Greenzer a fait le déplacement pour ce Salon de l'automobile IAA de Francfort placé sous le signe de la mobilité durable. Lors de cette édition 2009, la voiture électrique prend des allures de fil rouge de l'événement. Que les constructeurs la considèrent comme une figure imposée, un effet de mode ou un choix stratégique, elle apparaît sur les stands de toutes les grandes marques. Pourtant, réduire l'engagement écologique de l'industrie automobile à la seule voiture électrique serait une erreur. Cette année encore, l'hybride a su se réinventer et garde, pour l’instant, un train d’avance sur la voiture électrique du fait des infrastructures qu’elle nécessite.

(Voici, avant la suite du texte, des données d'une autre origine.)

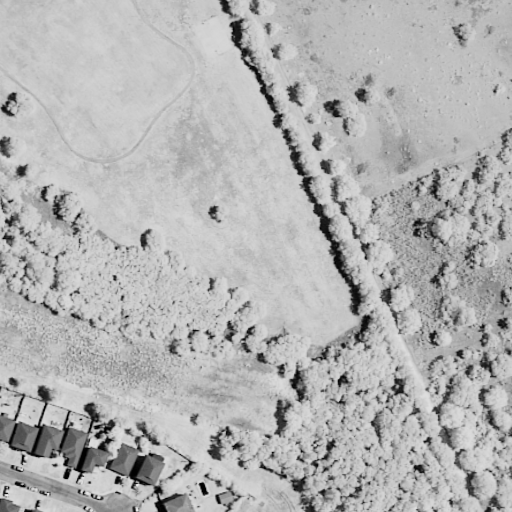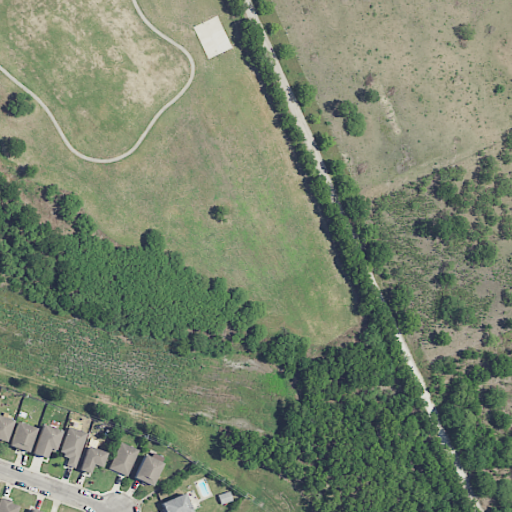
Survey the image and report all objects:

Quelques pas sur le stand Renault suffisent pour comprendre. Le constructeur français part en conquête. Son objectif est clair, démocratiser et imposer la mobilité « zéro émission » (sans CO2, particule ou NOx). Il s'agit donc de prendre 10 à 20% du marché de la voiture électrique dont Renault imagine qu'il représentera 20% du marché automobile global en 2020. Dans cette perspective, la marque au losange a mis les petits plats dans les grands. Elle est, en effet, la seule à présenter quatre modèles électriques : Fluence ZE, Zoé ZE, Kangoo ZE et Twizy ZE, attendus pour 2011 et 2012.

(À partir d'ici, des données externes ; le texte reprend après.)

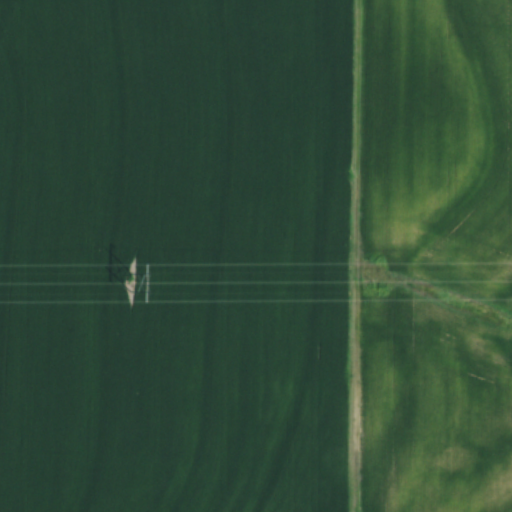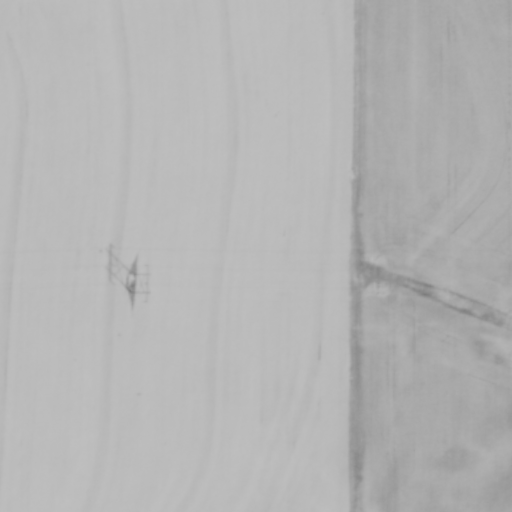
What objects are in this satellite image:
power tower: (132, 279)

La voiture électrique : avant tout une citadine
Si Renault présente des voitures de toutes les dimensions, c'est véritablement au niveau des citadines que la concurrence fera rage. Peugeot, par exemple, devrait griller la politesse à Renault avec sa petite iOn dont la sortie est prévue pour 2010. Mais les constructeurs français ne sont pas seuls sur ce créneau de l'électrique. BMW avec la Mini E, Mercedes avec la Smart électrique, Volkswagen avec la E-Up ou encore Toyota avec la iQ électrique sont bien décidés à se mêler à la lutte. On notera tout de même que la E-up et la iQ électrique concéderont un certain retard puisque ni l’une ni l’autre ne sont attendues avant 2013.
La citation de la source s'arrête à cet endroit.